▶ **Material supplied**:
.....
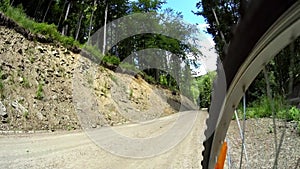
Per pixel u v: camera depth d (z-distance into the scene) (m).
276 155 0.94
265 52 0.83
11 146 7.90
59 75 19.06
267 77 0.87
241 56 0.88
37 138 10.15
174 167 5.85
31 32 19.44
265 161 5.00
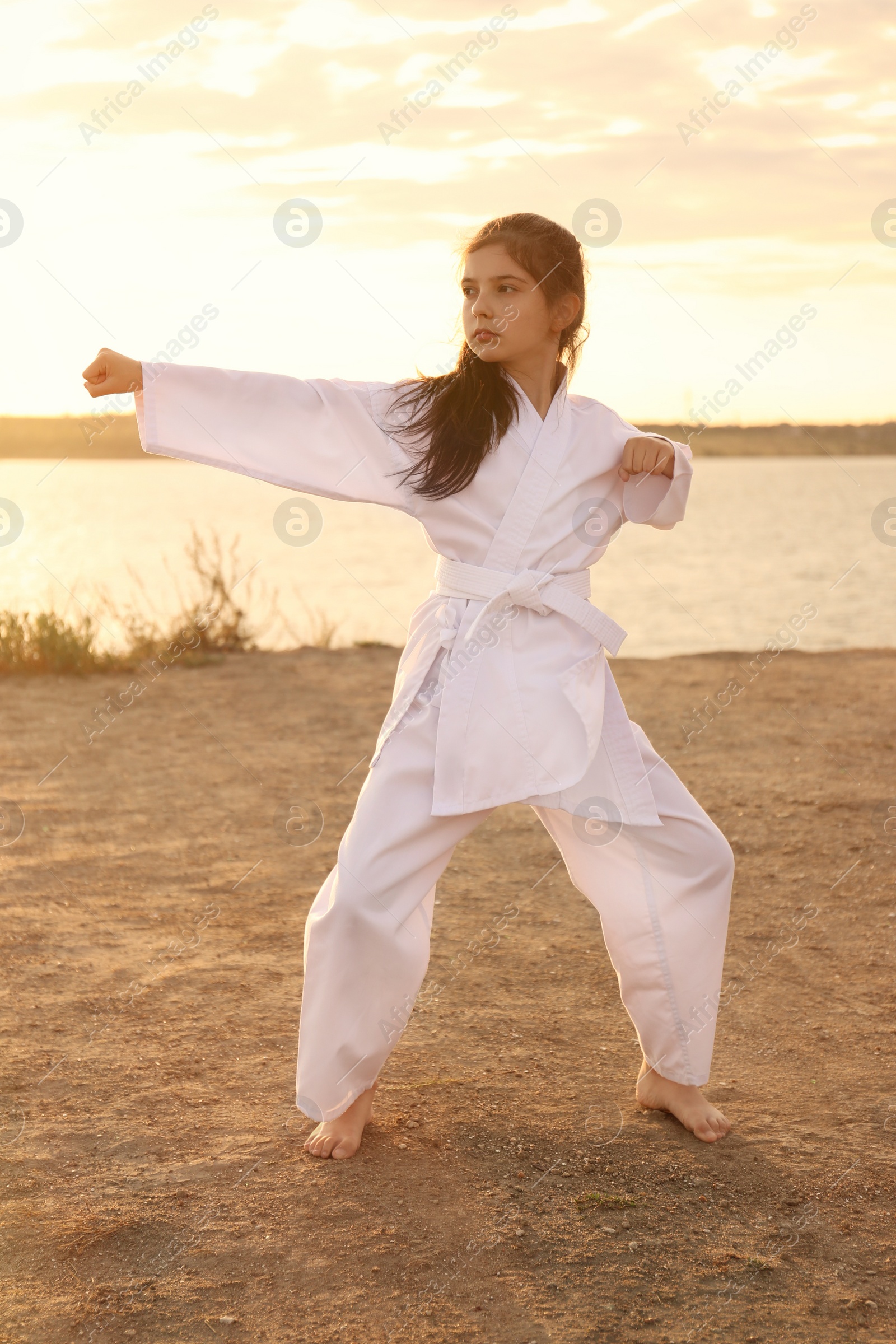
.....
▶ **Task brief**: Repeat the entries above exactly as written, but not their pictures.

▶ **Answer below**:
Per pixel u v: camera depth d (z-distance into the scene) (m).
276 155 0.94
265 52 0.83
11 146 7.90
59 75 19.06
267 77 0.87
241 56 0.88
37 138 10.15
174 167 5.85
31 32 19.44
265 161 5.00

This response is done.